Currated by local filmmaker and activist Teresa Konechne who says "These are three of my favorite films that bring into focus the strength and depth of women, and of rebels. Georgie Sicking, a legendary cowgirl poet and rancher, along with Diane Wilson, a fourth generation Texas fisherwoman who is taking on the giants of the petro-chemical industry, and of course Meridel whose words are like a machete that cut through the weeds that keep us from seeing what is really important. In these days of extremes and a world that's almost surreal in terms of corruption, technology, and imperialism, these women's stories help us return to our roots and ground us in the "real." This night of films is an homage to these women and all rebels, but even more so, to ignite and/or inspire in each of us, our own rebel spirits."

RIDIN' & RHYMIN' 2005 RT: 57:00

Directed by: Dawn Smallman and Greg Snider

Cowgirl poet Georgie Sicking pens tough rhymes for hard times. Whether she's on horseback, driving hundreds of cattle through a mountain range or onstage, reciting to hundreds of fans, this intimate documentary captures the remarkable life of America?s most honored cowgirl poet.

Life as Georgie sees it : "I know what it is to feel a wild mustang hit the end of my rope, and I know what it is to rock a baby." Ride tandem with this original American icon, to hear how her west was won.

Dawn Smallman & Greg Snider of Far Away Films, LLC live on a volcano in Portland, Oregon, making documentary films about the people and things they admire most in the world. For more info, please visit www.farawayfilm.com

Selected Awards/Festivals:

Big Sky Award, Big Sky Documentary Film Festival, 2005

Director's Choice Award, Black Maria Film and Video Festival, 2006

National Cowboy Poetry Gathering

Santa Fe Intl. Film Festival

Hot Springs Documentary Film Festival

TEXAS GOLD: One Woman's Fight in the most toxic place in America 2005 RT: 21:00

Directed by: Carolyn Scott

Diane Wilson, a fourth generation fisherwoman and mother of 5 has been battling the giants of the petro-chemical industry in the most toxic place in America.
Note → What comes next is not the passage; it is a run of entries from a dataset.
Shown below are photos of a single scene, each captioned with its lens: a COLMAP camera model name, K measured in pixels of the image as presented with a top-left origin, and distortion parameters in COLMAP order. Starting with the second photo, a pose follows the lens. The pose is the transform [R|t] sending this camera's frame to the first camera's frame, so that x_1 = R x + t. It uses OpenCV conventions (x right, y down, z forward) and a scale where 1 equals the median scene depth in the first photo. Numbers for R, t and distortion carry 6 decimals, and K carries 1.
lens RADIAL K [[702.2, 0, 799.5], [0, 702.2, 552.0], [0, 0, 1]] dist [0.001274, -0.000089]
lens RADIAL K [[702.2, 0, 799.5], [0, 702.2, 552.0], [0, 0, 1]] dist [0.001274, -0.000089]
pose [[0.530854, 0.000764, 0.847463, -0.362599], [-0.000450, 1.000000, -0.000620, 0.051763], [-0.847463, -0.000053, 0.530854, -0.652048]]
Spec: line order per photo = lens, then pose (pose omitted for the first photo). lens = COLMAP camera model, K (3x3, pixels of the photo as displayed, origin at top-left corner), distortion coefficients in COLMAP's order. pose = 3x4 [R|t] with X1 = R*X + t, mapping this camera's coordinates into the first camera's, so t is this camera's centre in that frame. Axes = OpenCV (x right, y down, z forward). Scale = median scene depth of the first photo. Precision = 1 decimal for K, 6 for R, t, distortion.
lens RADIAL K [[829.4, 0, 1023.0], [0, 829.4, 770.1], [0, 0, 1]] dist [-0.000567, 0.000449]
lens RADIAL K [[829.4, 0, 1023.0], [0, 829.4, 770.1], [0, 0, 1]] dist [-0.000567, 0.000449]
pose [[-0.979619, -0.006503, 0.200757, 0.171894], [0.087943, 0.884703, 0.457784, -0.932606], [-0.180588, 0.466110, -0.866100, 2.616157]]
Surviving imprisonments, surveillance & constant harassment, Diane recounts her hunger strikes and civil disobedience actions that have made this self-proclaimed ?unreasonable woman? public enemy No. 1 to the lawless industries who routinely spill millions of pounds of toxins into the air, water & soil.

Diane believes that putting your life at risk is where change happens!

Carolyn Scott ?emerging Filmmaker and long time educator and environmental activist. Carolyn won the Roy W. Dean Writers Grant in 2003 to develop a series that looks at the global ecological crisis through the lives of 5 remarkable women. Her mission is to make films that empower, inspire, outrage and move her audiences to action.

"Meridel Le Sueur: MY PEOPLE ARE MY HOME" 1979 RT: 45:00

Directed by: The Twin Cities Women's Film Collective

Meridel LeSueur - journalist, activist, Communist, feminist, poet, is considered by many to be one of the great American writers of the 20th century.

We see Meridel telling us the truth in her own beautiful words, and narrating from her personal journals written across the first 75 years of her activist and creative life. Always identifying with the struggle, she became the written voice of the people's movements--the workers, the unemployed, women, Indians, the farmers--her stories were their stories.

She died in 1996, but she was still writing & living in Minnesota when a group of women began to meet in the domed bible college at University and 15th on the U of M campus around 1972; the group eventually formed "The Twin Cities Women's Film Collective". They met Meridel through her daughter Deborah who was part of the collective. The filmmakers and Meridel immediately resonated with each other, and the film project was born. With borrowed 16mm technology in their hands, they set about creating a vehicle for Meridel's own history of the Midwest, for her ideas about love and compassion for the earth, for one another, and for the causes of "the people".

Members of the TCWFC will be on hand to talk about the making of this film.